Evaluating Rewards for Question Generation Models

Tom Hosking,Sebastian Riedel
DOI: https://doi.org/10.48550/arXiv.1902.11049
2019-06-01
Abstract:Recent approaches to question generation have used modifications to a Seq2Seq architecture inspired by advances in machine translation. Models are trained using teacher forcing to optimise only the one-step-ahead prediction. However, at test time, the model is asked to generate a whole sequence, causing errors to propagate through the generation process (exposure bias). A number of authors have proposed countering this bias by optimising for a reward that is less tightly coupled to the training data, using reinforcement learning. We optimise directly for quality metrics, including a novel approach using a discriminator learned directly from the training data. We confirm that policy gradient methods can be used to decouple training from the ground truth, leading to increases in the metrics used as rewards. We perform a human evaluation, and show that although these metrics have previously been assumed to be good proxies for question quality, they are poorly aligned with human judgement and the model simply learns to exploit the weaknesses of the reward source.
Computation and Language
What problem does this paper attempt to address?
The problem that this paper attempts to solve is how to optimize the model to improve the quality of generated questions when generating natural - language questions.
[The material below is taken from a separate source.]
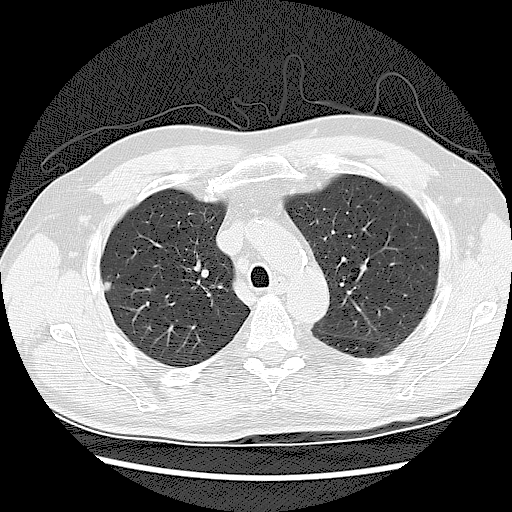
Low-dose screening chest CT, one axial slice; slice 87 of 120 in the series (ordered by position); reconstruction kernel LUNG; lung window (W 1500 / L -600 HU); 512 × 512 image matrix, field of view 360 × 360 mm.
Outlined on this slice (expert manual segmentation):
- lesion 1 (tumor, upper lobe of right lung): bounding box [x1, y1, x2, y2] px = [104, 281, 114, 291]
Specifically, the author focuses on the fact that existing models use the teacher forcing technique for word - by - word prediction optimization during the training process, but need to generate the entire sequence during testing, which leads to exposure bias, that is, the error accumulation in the model generation process. In addition, existing models mainly rely on copying ground truth data for optimization, which limits the model's ability to explore a broader possibility space. To address these problems, the author proposes several optimization strategies, including directly optimizing for different objective functions, such as using an adversarial discriminator to generate questions that are indistinguishable from real examples. Through these methods, the author hopes that the model can better recover from non - optimal predictions and generate higher - quality questions. However, the research has found that although these optimization strategies improve automatic evaluation metrics (such as BLEU scores, language model scores, etc.), human evaluation shows that the quality of questions generated by these optimized models is actually inferior to that of unoptimized models. This indicates that the currently used automatic evaluation metrics may not be a good proxy for measuring the quality of question generation, and the model may take advantage of the weaknesses of these metrics to obtain high scores, while the actually generated questions may be of low quality to humans.